JERUSALEM - Seeking to defuse tensions over his plan to withdraw Israelis from the Gaza Strip, Prime Minister Ariel Sharon on Tuesday met for the first time in months with representatives of the Jewish settlements that are to be emptied.

Among the topics was a new proposal by settlers that would allow them to move en masse to a coastal area north of Gaza.

The fence-mending session ended without decisions, but with promises of further talks, according to Israeli media reports. It came a week after Sharon defeated the final parliamentary efforts by the plan's opponents to scuttle the withdrawal of an estimated 8,500 settlers in Gaza and hundreds of others in the West Bank.

Pro-settler activists have vowed to try to disrupt the evacuation through civil disobedience. But in a sign settler leaders are also readying for the transfer, they have sought increased compensation and asked to be moved as a group to a mostly undeveloped beachside area called Nitzanim.

Leaders of southern Gaza's main bloc of settlements, known as Gush Katif, say residents would be likely to move voluntarily if their communities remained more or less intact in a seaside setting similar to where they live now.

Under the proposal, 1,000 or so families - more than half of those slated for evacuation from Gaza - would relocate to a bloc of communities that would be built for them in Nitzanim, on the Mediterranean about five miles south of the port city of Ashdod. The remaining 600 families would move to nearby sites, or to other areas in southern Israel and the northern Galilee region where the government is encouraging resettlement.

Sharon is said to support the idea and has pressed Israeli planners to hasten preparations for the withdrawal, which is scheduled to begin in late July.

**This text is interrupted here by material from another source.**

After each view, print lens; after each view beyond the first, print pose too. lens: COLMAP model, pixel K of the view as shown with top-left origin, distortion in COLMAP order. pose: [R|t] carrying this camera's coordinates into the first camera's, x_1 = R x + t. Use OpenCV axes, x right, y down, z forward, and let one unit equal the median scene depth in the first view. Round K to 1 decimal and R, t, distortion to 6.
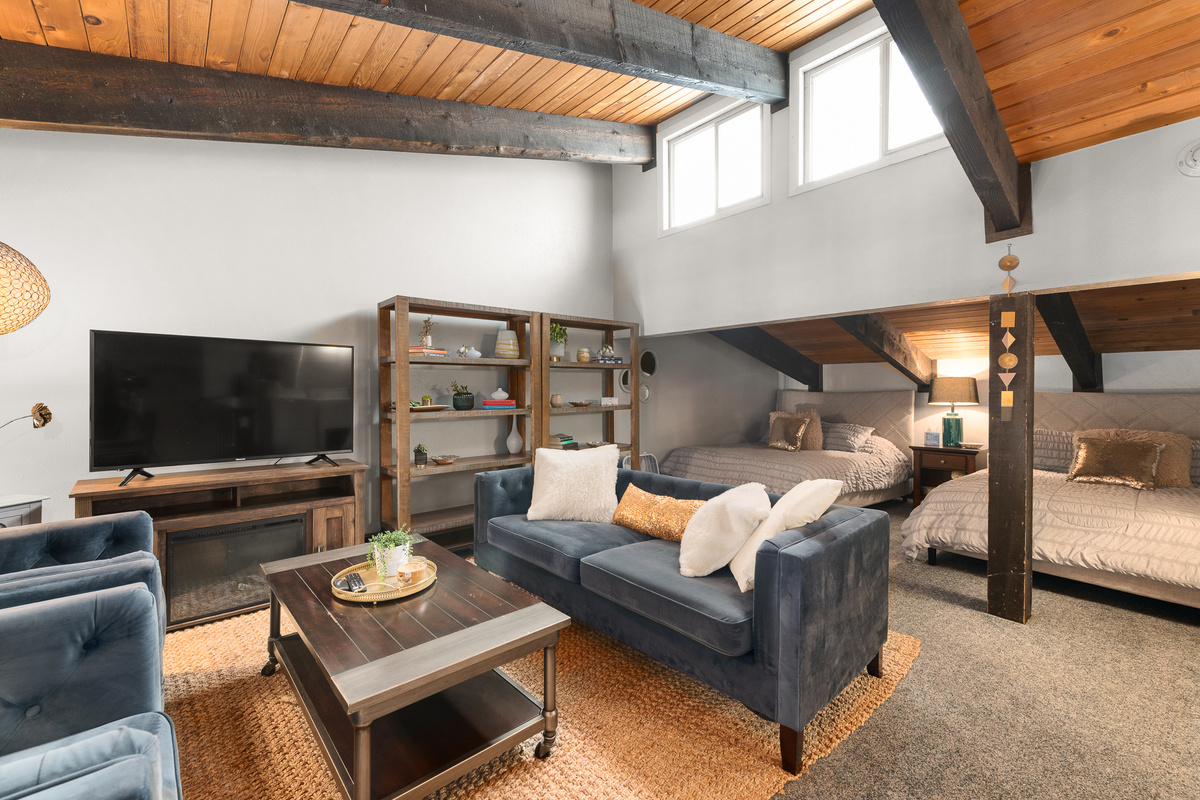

But the proposal drew immediate fire from Israeli environmental groups, which say that building new communities in Nitzanim would spoil a roughly 9,000-acre expanse of environmentally sensitive sand dunes, threatening vegetation and some wildlife species, including deer and reptiles.

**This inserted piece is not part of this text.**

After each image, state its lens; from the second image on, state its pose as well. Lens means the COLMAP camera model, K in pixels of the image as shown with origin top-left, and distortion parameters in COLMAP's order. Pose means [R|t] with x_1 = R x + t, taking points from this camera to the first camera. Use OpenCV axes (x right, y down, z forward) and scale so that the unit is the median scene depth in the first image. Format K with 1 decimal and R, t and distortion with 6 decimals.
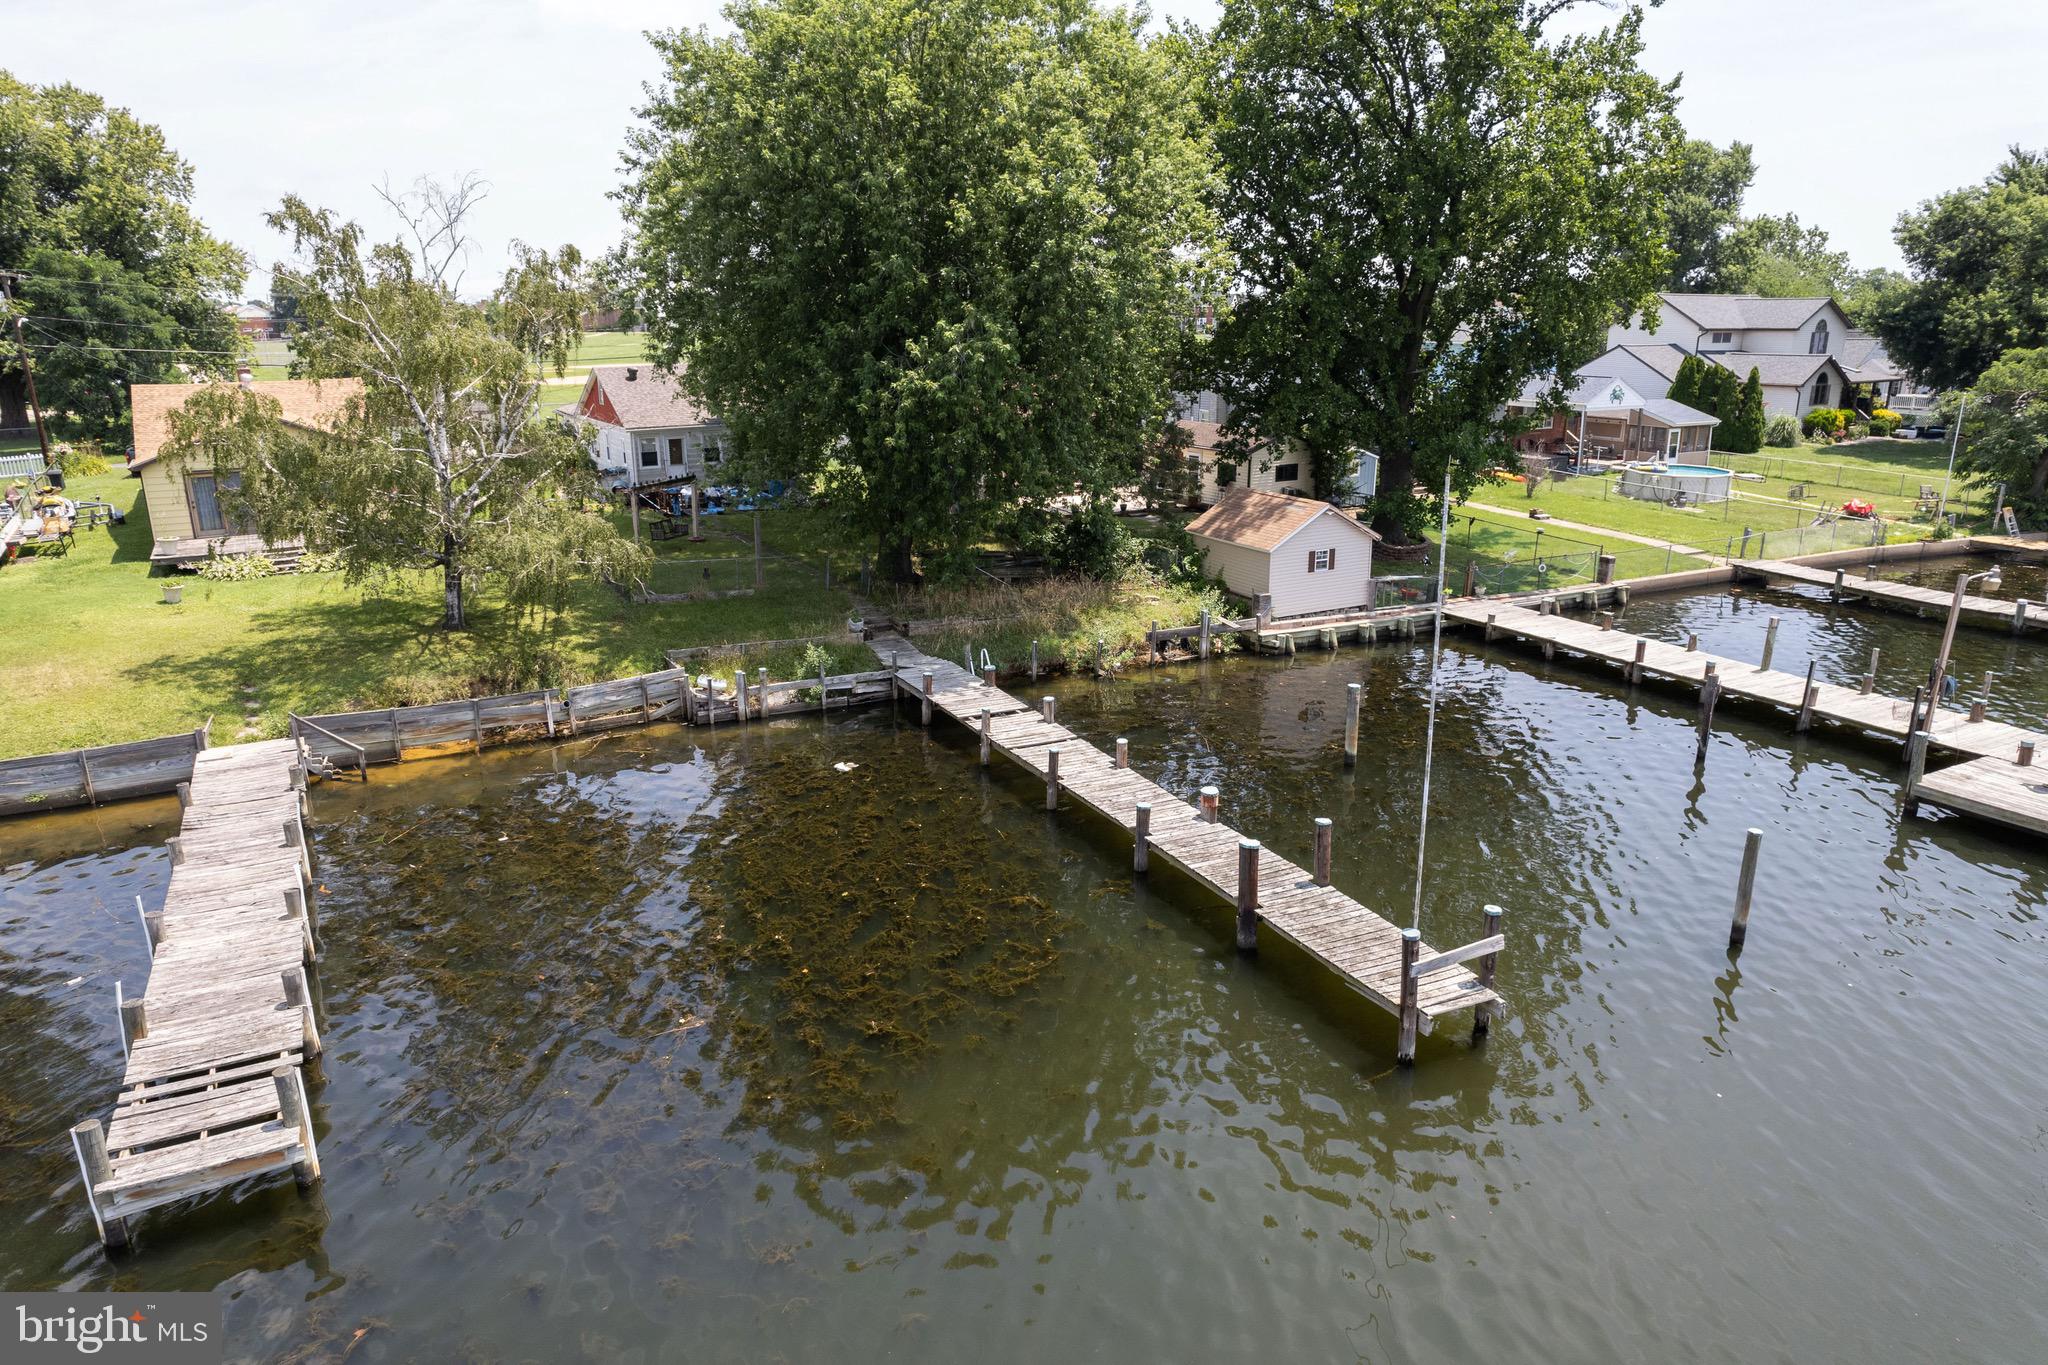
lens RADIAL K [[1315.7, 0, 1024.0], [0, 1315.7, 682.5], [0, 0, 1]] dist [-0.082677, 0.073616]
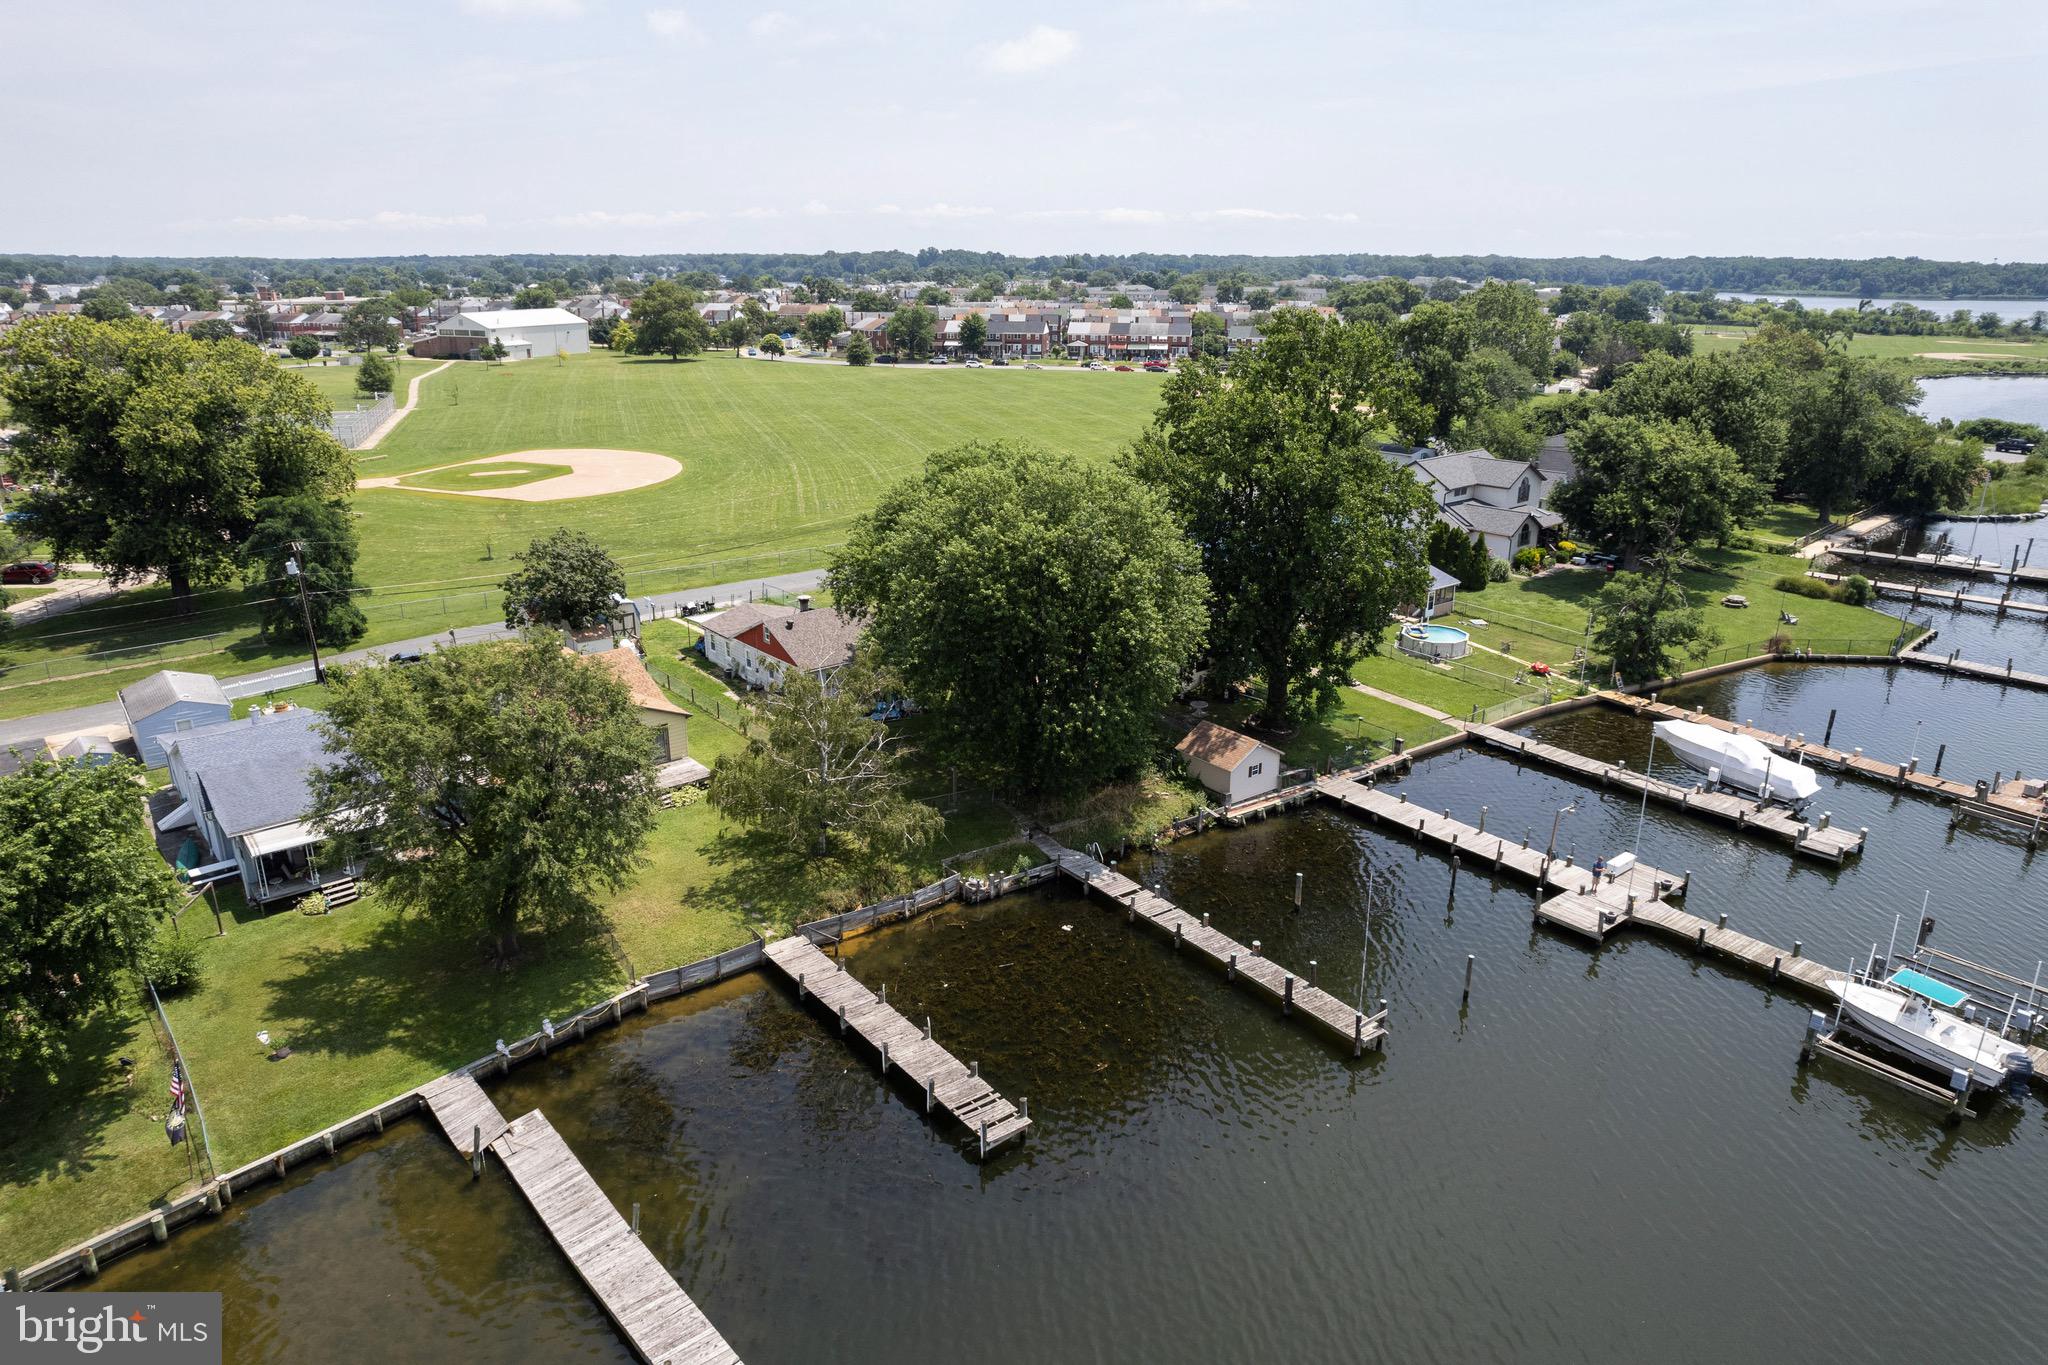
lens RADIAL K [[1315.7, 0, 1024.0], [0, 1315.7, 682.5], [0, 0, 1]] dist [-0.082677, 0.073616]
pose [[0.985603, -0.043437, 0.163400, -0.400467], [0.036774, 0.998373, 0.043584, -0.317557], [-0.165027, -0.036947, 0.985597, -0.779866]]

Environment Minister Shalom Simhon also opposes developing the area.

''Building a bloc of settlements in the Nitzanim area would inflict far-reaching environmental damage on one of the most important landscapes in Israel,'' Simhon told Israel Radio.

Nitzanim is designated as a nature reserve, though it has also been used as a military firing range. Officials had previously ruled out relocating uprooted settlers there.

But they have encouraged residents to move in groups in order to preserve community ties and reduce the psychological strains of leaving their homes.

Proponents argue that the new communities would occupy less than a third of the area.

Tuesday's meeting marked the first time that Sharon has met with Gaza settler leaders during the months he has steered his withdrawal plan through his Cabinet and parliament.

Settlers once admired Sharon as the leading sponsor of the movement to build Jewish communities in the West Bank and Gaza Strip. But many now deride him as a traitor.